There was an increase in trade and Rome became one of the most prosperous cities in the ancient world. Bronze coins represented national money and were paid into circulation by the state and each was only of value in as much as the symbols on which its numbers were recorded, were scarce or otherwise. This money was thus based on law rather than the metallic content. This can be considered as an early example of the successful use of fiat money.
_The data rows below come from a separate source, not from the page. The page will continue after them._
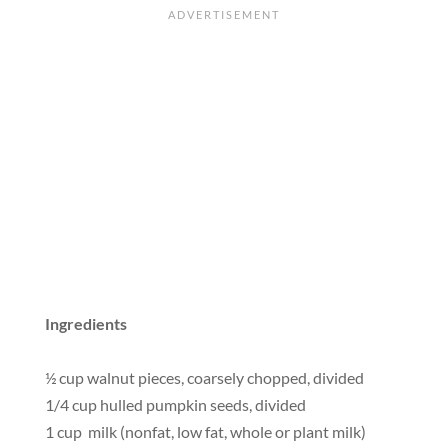
Ingredients
½ cup walnut pieces, coarsely chopped, divided
1/4 cup hulled pumpkin seeds, divided
1 cup milk (nonfat, low fat, whole or plant milk)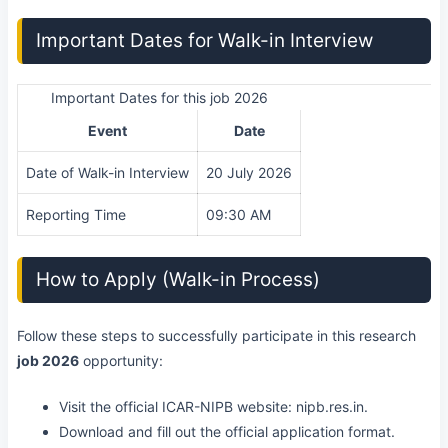
Important Dates for Walk-in Interview
Important Dates for this job 2026
Event
Date
Date of Walk-in Interview
20 July 2026
Reporting Time
09:30 AM
How to Apply (Walk-in Process)
Follow these steps to successfully participate in this research
job 2026
opportunity:
Visit the official ICAR-NIPB website: nipb.res.in.
Download and fill out the official application format.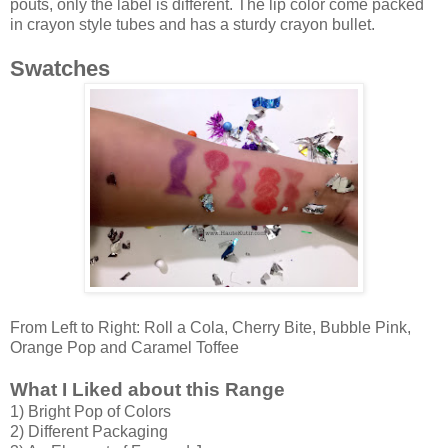
pouts, only the label is different. The lip color come packed
in crayon style tubes and has a sturdy crayon bullet.
Swatches
From Left to Right: Roll a Cola, Cherry Bite, Bubble Pink,
Orange Pop and Caramel Toffee
What I Liked about this Range
1) Bright Pop of Colors
2) Different Packaging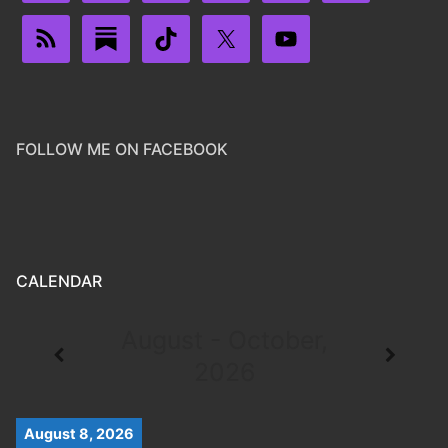
FOLLOW ME ON FACEBOOK
CALENDAR
August - October,
2026
August 8, 2026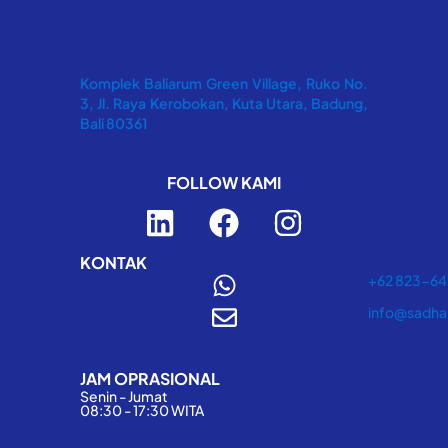
Komplek Baliarum Green Village, Ruko No.
3, Jl. Raya Kerobokan, Kuta Utara, Badung,
Bali 80361
FOLLOW KAMI
L
F
I
i
a
n
n
c
s
KONTAK
+62 823-6
k
e
t
info@sadha
e
b
a
d
o
g
JAM OPRASIONAL
i
o
r
Senin - Jumat
n
k
a
08:30 - 17:30 WITA
m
In September 45 BC, Caesar found the streets and cities crowded with homeless people, who had been forced off the land by usurers and land monopolists. 300,000 people had to be fed daily at the public granary. Usury was flourishing with disastrous consequences. Caesar fully understood the evils of usury and how to counter them. He recognized the profound truth that money is a national agent, created by law for a national purpose, and that no classes of men should withhold it from circulation so as to cause panics, in order that speculators could advance the rates of interest, or could buy up property at ruinous prices after such panic.
Caesar introduced the following social reforms:
- Restoration of property was done at the much lower valuations which held prior to the civil war (49-45 BC).
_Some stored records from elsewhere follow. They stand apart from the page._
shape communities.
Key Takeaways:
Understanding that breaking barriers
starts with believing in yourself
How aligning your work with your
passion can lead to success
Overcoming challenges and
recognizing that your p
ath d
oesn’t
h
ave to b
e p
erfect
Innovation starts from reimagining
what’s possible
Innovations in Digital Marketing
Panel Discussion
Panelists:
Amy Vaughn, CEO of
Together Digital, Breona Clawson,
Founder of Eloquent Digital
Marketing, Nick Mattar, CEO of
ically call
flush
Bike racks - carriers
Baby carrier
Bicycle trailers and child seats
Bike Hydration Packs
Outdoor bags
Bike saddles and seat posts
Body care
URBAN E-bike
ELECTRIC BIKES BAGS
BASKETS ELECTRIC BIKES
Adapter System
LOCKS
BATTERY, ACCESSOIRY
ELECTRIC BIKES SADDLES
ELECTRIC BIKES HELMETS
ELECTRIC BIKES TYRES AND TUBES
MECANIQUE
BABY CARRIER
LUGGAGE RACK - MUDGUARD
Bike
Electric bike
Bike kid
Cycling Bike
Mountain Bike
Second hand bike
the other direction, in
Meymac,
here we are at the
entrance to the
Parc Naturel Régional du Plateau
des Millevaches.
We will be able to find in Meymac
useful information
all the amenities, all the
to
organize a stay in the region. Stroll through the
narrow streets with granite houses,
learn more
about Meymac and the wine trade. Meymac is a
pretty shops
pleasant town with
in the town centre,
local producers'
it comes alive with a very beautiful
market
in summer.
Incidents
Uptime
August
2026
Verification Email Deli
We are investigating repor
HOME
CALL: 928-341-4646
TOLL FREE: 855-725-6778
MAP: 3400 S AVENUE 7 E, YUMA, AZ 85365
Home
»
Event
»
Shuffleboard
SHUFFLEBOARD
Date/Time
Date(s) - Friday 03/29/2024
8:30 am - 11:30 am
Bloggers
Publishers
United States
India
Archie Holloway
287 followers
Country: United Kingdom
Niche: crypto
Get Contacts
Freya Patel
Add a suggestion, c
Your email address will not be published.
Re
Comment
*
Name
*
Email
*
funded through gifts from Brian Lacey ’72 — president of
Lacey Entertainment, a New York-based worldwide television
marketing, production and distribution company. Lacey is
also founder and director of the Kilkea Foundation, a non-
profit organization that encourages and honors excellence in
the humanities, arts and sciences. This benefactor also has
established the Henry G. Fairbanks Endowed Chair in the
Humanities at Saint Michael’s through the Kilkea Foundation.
- Several remissions of rents were granted.
- Large numbers of poor citizens and discharged veterans were settled on allotments.
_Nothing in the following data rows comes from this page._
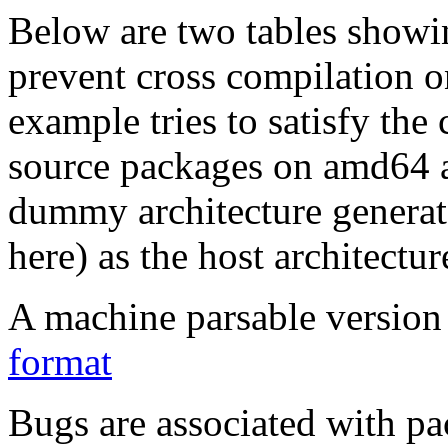
Below are two tables showin
prevent cross compilation o
example tries to satisfy the
source packages on amd64 as
dummy architecture genera
here) as the host architectur
A machine parsable version 
format
Bugs are associated with pa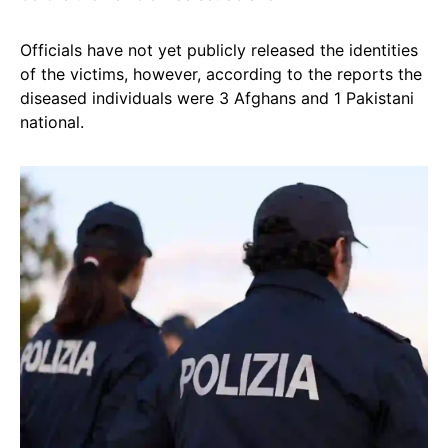
Officials have not yet publicly released the identities
of the victims, however, according to the reports the
diseased individuals were 3 Afghans and 1 Pakistani
national.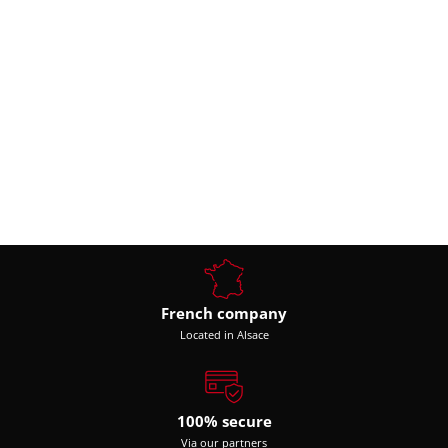
French company
Located in Alsace
100% secure
Via our partners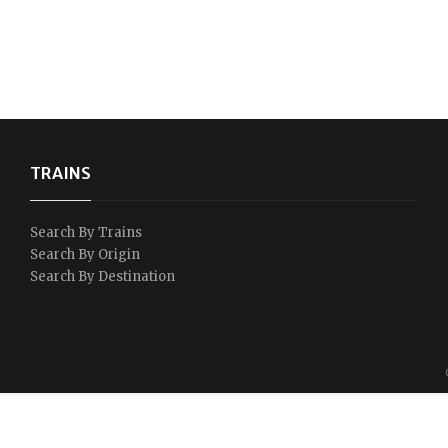
TRAINS
Search By Trains
Search By Origin
Search By Destination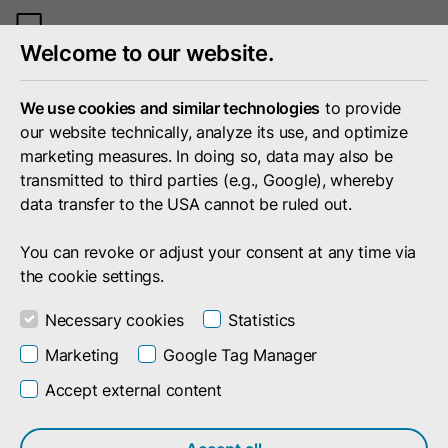
Toggle
Welcome to our website.
mobile
menu
We use cookies and similar technologies
to provide
our website technically, analyze its use, and optimize
marketing measures. In doing so, data may also be
transmitted to third parties (e.g., Google), whereby
data transfer to the USA cannot be ruled out.
You can revoke or adjust your consent at any time via
the cookie settings.
Necessary cookies
Statistics
Marketing
Google Tag Manager
Accept external content
Search result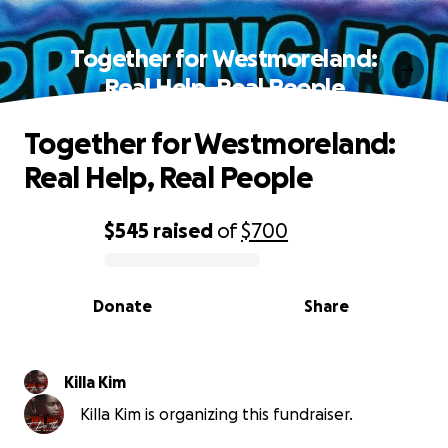
Together for Westmoreland:
Real Help, Real People
Together for Westmoreland:
Real Help, Real People
$545
raised
of
$700
0% complete
Donate
Share
Killa Kim
Killa Kim is organizing this fundraiser.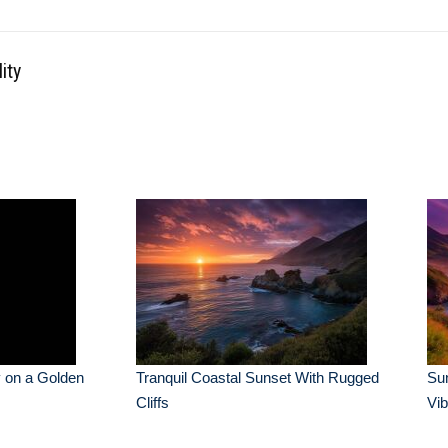
ity
 on a Golden
Tranquil Coastal Sunset With Rugged
Su
Cliffs
Vib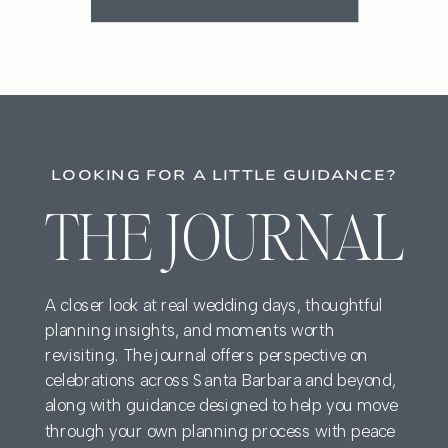
LOOKING FOR A LITTLE GUIDANCE?
THE JOURNAL
A closer look at real wedding days, thoughtful
planning insights, and moments worth
revisiting. The journal offers perspective on
celebrations across Santa Barbara and beyond,
along with guidance designed to help you move
through your own planning process with peace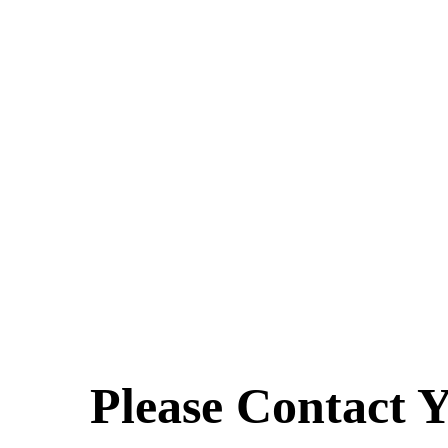
Please Contact Y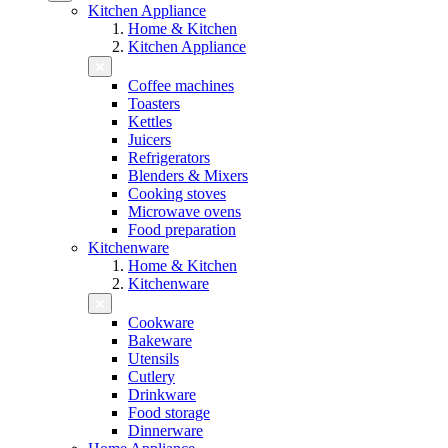
Kitchen Appliance
Home & Kitchen
Kitchen Appliance
Coffee machines
Toasters
Kettles
Juicers
Refrigerators
Blenders & Mixers
Cooking stoves
Microwave ovens
Food preparation
Kitchenware
Home & Kitchen
Kitchenware
Cookware
Bakeware
Utensils
Cutlery
Drinkware
Food storage
Dinnerware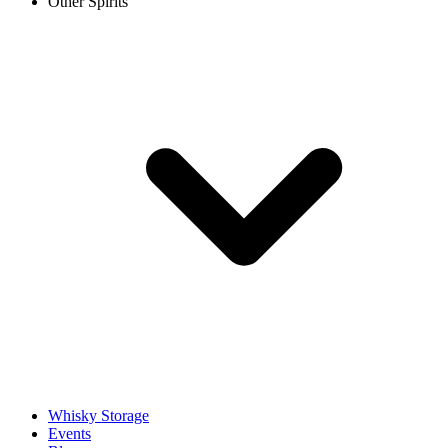
Other Spirits
Whisky Storage
Events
- Free housing was provided to 80,000 impoverished families.
- Soldiers’ pay was increased from 123 to 225 denarii.
- The corn dole was regulated.
- Provincial communities were enfranchised.
- Confusion in the calendar was removed by fixing it at 365¼ days from 1 January 44 BC.
His monetary reforms were as follows:
- State debt levels were immediately reduced by 25%.
- Control of the mint was transferred from the patricians (usurers) to government.
- Cheap metal coins were issued as the means of exchange.
- It was ruled that interest could not be levied at more than 1% per month.
- It was decreed that interest could not be charged on interest and that the total interest charged could never exceed the capital loaned (in duplum rule).
- Slavery was abolished as a means of settling debt.
- Aristocrats were forced to employ their capital and not hoard it.